The Fayette Citizen-Opinion Page
Friday, October 29, 1999
A suggestion on whom NOT to vote for in PTC

By CAL BEVERLY
Publisher

Until Wednesday afternoon, I had not intended to occupy this space or have any comment on the Peachtree City Council races next Tuesday. That was before a telephone call to me from one of the three candidates for the open seat.

Dr. Bruce Perlman wanted to make sure I received a fax that consisted of two pages: a title page and a copy of a 1995 campaign contribution report from one of his opponents, Dan Tennant.

I asked Dr. Perlman if he had been interviewed by our reporter for a story on the candidates in the two contests (elsewhere on this page and in this issue).

He replied that he had not spoken with our reporter and did not intend to be interviewed for the pre-election story.

When I closed my gaping mouth — no candidate I can remember in a Peachtree City race has ever refused to be interviewed — I asked him why. Why would he refuse to be interviewed for a story that would give voters more information about the candidates?

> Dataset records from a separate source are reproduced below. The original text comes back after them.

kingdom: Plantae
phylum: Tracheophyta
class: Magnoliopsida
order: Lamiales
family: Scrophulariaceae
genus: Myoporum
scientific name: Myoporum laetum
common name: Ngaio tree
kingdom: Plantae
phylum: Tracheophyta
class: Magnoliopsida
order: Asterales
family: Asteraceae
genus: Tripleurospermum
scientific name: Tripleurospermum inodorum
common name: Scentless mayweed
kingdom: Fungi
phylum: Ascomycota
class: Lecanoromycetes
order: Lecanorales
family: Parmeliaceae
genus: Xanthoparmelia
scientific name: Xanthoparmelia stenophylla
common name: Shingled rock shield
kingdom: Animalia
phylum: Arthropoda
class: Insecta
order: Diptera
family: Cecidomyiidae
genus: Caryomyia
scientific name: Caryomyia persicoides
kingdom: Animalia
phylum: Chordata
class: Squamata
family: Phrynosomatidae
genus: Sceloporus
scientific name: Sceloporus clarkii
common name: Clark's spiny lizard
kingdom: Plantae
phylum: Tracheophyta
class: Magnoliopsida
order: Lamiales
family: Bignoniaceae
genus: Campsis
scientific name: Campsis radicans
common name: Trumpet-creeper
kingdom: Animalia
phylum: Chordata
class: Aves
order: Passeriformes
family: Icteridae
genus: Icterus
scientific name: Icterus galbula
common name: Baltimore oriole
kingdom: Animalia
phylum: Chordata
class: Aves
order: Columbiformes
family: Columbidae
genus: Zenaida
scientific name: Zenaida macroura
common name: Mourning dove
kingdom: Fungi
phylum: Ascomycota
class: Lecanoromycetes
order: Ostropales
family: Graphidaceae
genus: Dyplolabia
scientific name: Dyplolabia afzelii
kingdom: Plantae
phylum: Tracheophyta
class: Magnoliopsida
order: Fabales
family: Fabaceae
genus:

“I just don't think it's appropriate,” Dr. Perlman answered. “I was offered a choice, and I made my choice.”

His choice was to fax a one-paragraph note that talked about trust and then attacked his two opponents for taking political contributions from developers. He said that Tennant accepted a $1,000 contribution from John Proffitt in Tennant's 1995 write-in campaign. And he charged that Chuck Lehman, his other opponent, took money from Bob Adams Homes.

He labels himself as “the only candidate who has refused to take political contributions from Peachtree City developers.”

What the good doctor conveniently fails to note is that he has raised more than twice as much money — $13,215 as of Oct. 18 — as his two opponents put together. In fact, many of his contributors are doctors and medically-related businesses with addresses in Atlanta. Not exactly a homegrown group of grassroots supporters.

Perlman also has received money from two contributors who list their occupations as “Marketing/Realtor” and “Contractor/Realtor.” One of those contributors is a top executive with a commercial developer currently doing business in Peachtree City and Fayette County.

So it seems that the good doctor is not giving you the full picture and is not telling the whole truth, although his faxed statement reads, “The major issue in this campaign, however, is trust. Who can you trust...?”

Indeed, who can you trust?

It also seems the good doctor is paying for an attack telephone campaign that disguises itself as a “poll.” If you don't give the right answer to the phone “pollster,” you get a spiel about how the good doctor's opponents are deep into the developers' pockets.

Just for the sake of his own ethical responsibility, Dr. Perlman ought to disavow such dirty-trick tactics. However, I'm told that the good doctor admitted that his “consultants” were conducting just such phone calls, that it was not illegal, and that he did not intend to put a stop to them. This admission, I'm told, occurred after Lehman confronted Perlman Wednesday at the good doctor's office in Peachtree City. Both Lehman and Tennant supporters reported getting such misleading calls.

What steams me most, though, is the good doctor's blithe dismissal of an interview. I guess he just doesn't believe he has to answer face-to-face, in-person questions that might depart from his well-organized Clintonesque script. It's the Clinton way: Just smile, ignore the embarrassing questions, and attack, attack, attack.

Should he be elected, the good doctor's service on the city council would be sullied by such a disregard for plain truth and public accountability.

I'm not going to tell you whom I think you ought to vote for in either of the two Peachtree City races. But I can recommend someone I think you should NOT vote for.

Dr. Perlman should confine his expertise to serving his medical patients. In the field of public service — just based on his campaign record so far — the good doctor is guilty of malpractice.

[Editor and publisher Cal Beverly has lived and voted in Peachtree City for close to 23 years.]